Only way to confirm all is working on the new kernel install is to be there at the server. I would not install the new kernel remotely until sure it booted correctly.

The root volumn was available in the maint shell. That and swap were both found and mounted. Ugh.

I did test the upgrade in each VM, alll without a problem. Except for the upgrade to 9.5 on the host (hardware), all upgrades to my Rocky instances have gone flawlessly. So I was quite surprised when this one failed.

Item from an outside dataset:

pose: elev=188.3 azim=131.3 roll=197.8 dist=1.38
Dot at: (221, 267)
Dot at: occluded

I plan to do what you suggest and do the next update on that machine while on-site. Then before booting do all the checks suggested here, and of course run the grub make config command you suggested.

My plan is to collect all the info I can from the miant shell if it fails again, before removing the “bad” kernel and rebooting.

I think it likely that this was an anomoly and all will be well the next time. For sure, from now on I will do updates to the host only when I can get access to the data center. Probaly make an appointment with the tech team there to have them be ready to help.

Thanks for all the comments and suggestions.

Good luck Emmett. Sounds like some bad luck. I’ve upgraded Centos and Rocky Linux dozens of time just by updating the yum repos and running yum/dnf update without a hitch. I hope you figure it out.